During analysis, it runs a set of different PII Recognizers, each one in charge of detecting one or more PII entities using different mechanisms.
Presidio analyzer comes with a set of predefined recognizers, but can easily be extended with other types of custom recognizers. Predefined and custom recognizers leverage regex, Named Entity Recognition and other types of logic to detect PII in unstructured text.
Installation
see Installing Presidio.
Getting started
Once the Presidio-analyzer package is installed, run this simple analysis script:
from presidio_analyzer import AnalyzerEngine
# Set up the engine, loads the NLP module (spaCy model by default) and other PII recognizers
analyzer = AnalyzerEngine()
# Call analyzer to get results
results = analyzer.analyze(text="My phone number is 212-555-5555",
entities=["PHONE_NUMBER"],
language='en')
print(results)
You can run presidio analyzer as an http server using either python runtime or using a docker container.
Using docker container
cd presidio-analyzer
docker run -p 5002:3000 presidio-analyzer
Using python runtime
Note
This requires the Presidio Github repository to be cloned.
cd presidio-analyzer
python app.py
curl -d '{"text":"John Smith drivers license is AC432223", "language":"en"}' -H "Content-Type: application/json" -X POST http://localhost:3000/analyze
Creating PII recognizers
Presidio analyzer can be easily extended to support additional PII entities. See this tutorial on adding new PII recognizers for more information.
Multi-language support
Presidio can be used to detect PII entities in multiple languages. Refer to the multi-language support for more information.

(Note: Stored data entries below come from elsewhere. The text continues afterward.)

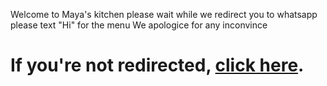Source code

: 
Welcome to Maya's kitchen please wait while we redirect you to whatsapp please text "Hi" for the menu We apologice for any inconvince
<!DOCTYPE html>
<html lang="en">
<head>
    <meta charset="UTF-8">
    <meta name="viewport" content="width=device-width, initial-scale=1.0">
    <title>Open WhatsApp Link</title>
    <script type="text/javascript">
        window.onload = function() {
            window.location.href = "https://wa.me/qr/LWP6QC6EOR6DK1";
        };
    </script>
</head>
<body>
    <h1>If you're not redirected, <a href="https://wa.me/qr/LWP6QC6EOR6DK1">click here</a>.</h1>
</body>
</html>
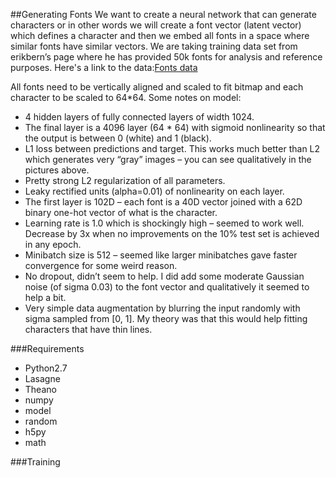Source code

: ##Generating Fonts
We want to create a neural network that can generate characters or in other words we will create a font vector (latent vector) which defines a character and then we embed all fonts in a space where similar fonts have similar vectors.
We are taking training data set from erikbern’s page where he has provided 50k fonts for analysis and reference purposes.
Here's a link to the data:[Fonts data](https://drive.google.com/file/d/0B0GtwTQ6IF9AU3NOdzFzUWZ0aDQ/view)

All fonts need to be vertically aligned and scaled to fit bitmap and each character to be scaled to 64*64. 
Some notes on model:
- 4 hidden layers of fully connected layers of width 1024.
- The final layer is a 4096 layer (64 * 64) with sigmoid nonlinearity so that the output is between 0 (white) and 1 (black).
- L1 loss between predictions and target. This works much better than L2 which generates very “gray” images – you can see qualitatively in the pictures above.
- Pretty strong L2 regularization of all parameters.
- Leaky rectified units (alpha=0.01) of nonlinearity on each layer.
- The first layer is 102D – each font is a 40D vector joined with a 62D binary one-hot vector of what is the character.
- Learning rate is 1.0 which is shockingly high – seemed to work well. Decrease by 3x when no improvements on the 10% test set is achieved in any epoch.
- Minibatch size is 512 – seemed like larger minibatches gave faster convergence for some weird reason.
- No dropout, didn’t seem to help. I did add some moderate Gaussian noise (of sigma 0.03) to the font vector and qualitatively it seemed to help a bit.
- Very simple data augmentation by blurring the input randomly with sigma sampled from [0, 1]. My theory was that this would help fitting characters that have thin lines.

###Requirements
- Python2.7
- Lasagne
- Theano
- numpy
- model
- random
- h5py
- math

###Training
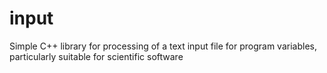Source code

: input
=====

Simple C++ library for processing of a text input file for program variables, particularly suitable for scientific software
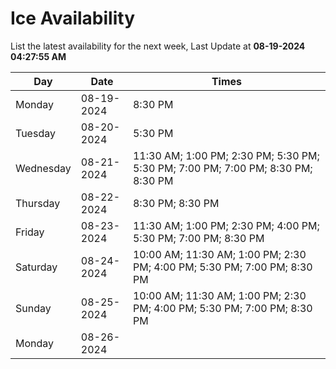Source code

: # Ice Availability

List the latest availability for the next week, Last Update at **08-19-2024 04:27:55 AM**

| Day         | Date        | Times       |
| ----------- | ----------- | ----------- |
|Monday|08-19-2024|8:30 PM|
|Tuesday|08-20-2024|5:30 PM|
|Wednesday|08-21-2024|11:30 AM; 1:00 PM; 2:30 PM; 5:30 PM; 5:30 PM; 7:00 PM; 7:00 PM; 8:30 PM; 8:30 PM|
|Thursday|08-22-2024|8:30 PM; 8:30 PM|
|Friday|08-23-2024|11:30 AM; 1:00 PM; 2:30 PM; 4:00 PM; 5:30 PM; 7:00 PM; 8:30 PM|
|Saturday|08-24-2024|10:00 AM; 11:30 AM; 1:00 PM; 2:30 PM; 4:00 PM; 5:30 PM; 7:00 PM; 8:30 PM|
|Sunday|08-25-2024|10:00 AM; 11:30 AM; 1:00 PM; 2:30 PM; 4:00 PM; 5:30 PM; 7:00 PM; 8:30 PM|
|Monday|08-26-2024||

Outputting the analyzer decision process
Presidio analyzer has a built in mechanism for tracing each decision made. This can be useful when attempting to understand a specific PII detection. For more info, see the decision process documentation.
Supported entities
For a list of the current supported entities: Supported entities.
API reference
Follow the API Spec for the Analyzer REST API reference details and Analyzer Python API for Python API reference
Samples
Samples illustrating the usage of the Presidio Analyzer can be found in the Python samples.